Polecenia:
[1] Według tekstu o nudzie, jaki odsetek kobiet w eksperymencie z przyciskiem wolał bodziec negatywny od braku bodźców?
[2] Wypisz wszystkie osoby, które według tekstu o nudzie sformułowały definicję nudy.

Tekst źródłowy:

....

Głowa po urlopie. Jak działa nuda i jaki z niej pożytek

Znudzony mózg przechodzi katusze. Ale nuda to też wyzwanie, które pobudza go do kreatywności.

03.08.2023

Czyta się kilka minut

 / Il. JOANNA RUSINEK
/ Il. JOANNA RUSINEK

Być może pamiętacie ten ekspery­ment – było o nim głośno parę lat temu. Badaną osobę zamyka się na 15 minut w pomieszczeniu, gdzie nie znajduje się nic interesującego oprócz przycisku, który – o czym informuje zawczasu eksperymentator – wywołuje lekki szok elektryczny: niegroźny, ale nieprzyjemny. Zaskakującym wynikiem było nie tylko to, że znacząca część badanych postanowiła z własnej woli wcisnąć przycisk, byle tylko znaleźć sobie jakieś zajęcie, ale że wiele osób wciskało go wielokrotnie. Ogółem 67 proc. mężczyzn i 25 proc. kobiet woli bodziec negatywny od braku bodźców.

Podobne badania przeprowadzono też z udziałem szczurów. Obok tradycyjnego rażenia prądem istnieją jednak również bardziej humanitarne eksperymenty ilustrujące niechęć gryzoni do monotonii. Gdy zwierzęta te utrzymuje się przez wiele dni na monotonnej diecie składającej się wyłącznie z ich ulubionego pokarmu, to gdy później da im się do wyboru kilka różnych pokarmów, z własnej woli zjedzą coś, czego kilka dni wcześniej by nie tknęły. Tylko dlatego, że standardowy pokarm im się znudził.

Nuda to świetny i ważny, choć przez długie lata niedoceniany temat badawczy. A przecież należy do najbardziej uniwersalnych, najczęściej przeżywanych stanów emocjonalnych – któż z nas w ciągu ostatniego tygodnia nie nudził się przynajmniej raz? Badania pokazują, że spotyka nas to szczególnie często w pracy, co przynosi wymierną szkodę nie tylko dla nudzącego się pracownika, ale i dla pracodawcy. Ba, wygląda na to, że w dramatycznym zwrocie „śmiertelna nuda” tkwi ziarno prawdy – długotrwała, patologiczna nuda na tyle obniża jakość życia, że potrafi doprowadzić do samobójstwa. Z drugiej strony codzienne, przelotne znudzenie nasze powszednie to wyzwanie dla mózgu, na które ten potrafi reagować wzmożoną kreatywnością. No więc jak to jest z tą nudą?

Odpływanie przy u-boocie

Istnieje w psychologii szereg konkurencyjnych definicji nudy. D.R. Davies, V.J. Shackleton i Parasuraman zdefiniowali ją w 1983 r. jako „reakcję emocjonalną na środowisko, które jest niezmienne, lub które zmienia się w powtarzalny i łatwy do przewidzenia sposób”. P.C. Smith w 1955 r. stwierdził, że jest to „doświadczenie pojawiające się wskutek ciągłego wykonywania czynności, którą uważa się za monotonną lub powtarzalną”. Cynthia Fisher w 1993 r. zaproponowała następującą definicję: „nuda to przelotny stan afektywny, w którym jednostka odczuwa przejmujący brak zainteresowania bieżącą aktywnością”.

....

Spis materiału:
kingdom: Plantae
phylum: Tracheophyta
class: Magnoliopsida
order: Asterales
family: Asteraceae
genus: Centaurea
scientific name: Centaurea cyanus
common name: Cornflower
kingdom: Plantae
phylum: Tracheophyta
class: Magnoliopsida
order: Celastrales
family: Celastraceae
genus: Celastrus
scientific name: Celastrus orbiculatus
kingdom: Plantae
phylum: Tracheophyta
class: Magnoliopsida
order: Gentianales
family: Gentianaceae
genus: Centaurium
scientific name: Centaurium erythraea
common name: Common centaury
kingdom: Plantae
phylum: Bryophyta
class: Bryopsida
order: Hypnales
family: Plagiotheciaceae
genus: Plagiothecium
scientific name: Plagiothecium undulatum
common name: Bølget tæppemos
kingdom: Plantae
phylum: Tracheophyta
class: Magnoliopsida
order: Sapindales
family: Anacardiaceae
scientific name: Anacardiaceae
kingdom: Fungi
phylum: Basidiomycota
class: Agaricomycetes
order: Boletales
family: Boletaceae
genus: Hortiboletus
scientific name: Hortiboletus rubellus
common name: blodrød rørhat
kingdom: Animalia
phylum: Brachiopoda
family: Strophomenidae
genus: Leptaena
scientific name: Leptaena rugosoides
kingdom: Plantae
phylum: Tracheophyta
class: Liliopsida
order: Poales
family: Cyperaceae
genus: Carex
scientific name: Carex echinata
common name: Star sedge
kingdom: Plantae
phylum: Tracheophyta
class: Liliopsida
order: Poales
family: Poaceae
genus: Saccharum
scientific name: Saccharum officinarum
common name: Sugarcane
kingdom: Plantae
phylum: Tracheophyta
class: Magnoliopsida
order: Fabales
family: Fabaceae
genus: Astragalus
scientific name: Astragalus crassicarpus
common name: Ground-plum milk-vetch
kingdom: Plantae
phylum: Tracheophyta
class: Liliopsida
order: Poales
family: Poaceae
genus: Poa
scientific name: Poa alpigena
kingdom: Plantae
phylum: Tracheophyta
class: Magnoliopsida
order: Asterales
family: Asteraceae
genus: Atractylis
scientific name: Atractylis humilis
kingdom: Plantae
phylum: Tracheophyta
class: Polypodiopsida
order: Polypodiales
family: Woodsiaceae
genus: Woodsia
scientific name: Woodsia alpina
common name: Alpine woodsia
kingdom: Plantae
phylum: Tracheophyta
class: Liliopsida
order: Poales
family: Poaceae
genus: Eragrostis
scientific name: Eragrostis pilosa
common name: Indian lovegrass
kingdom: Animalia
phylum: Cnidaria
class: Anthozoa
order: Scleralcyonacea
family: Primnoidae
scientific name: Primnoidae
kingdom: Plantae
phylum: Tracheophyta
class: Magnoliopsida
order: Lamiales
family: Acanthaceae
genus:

....

Odpowiedzi do poleceń:
[1] 25 proc.

[2] D.R. Davies, V.J. Shackleton, Parasuraman, P.C. Smith, Cynthia Fisher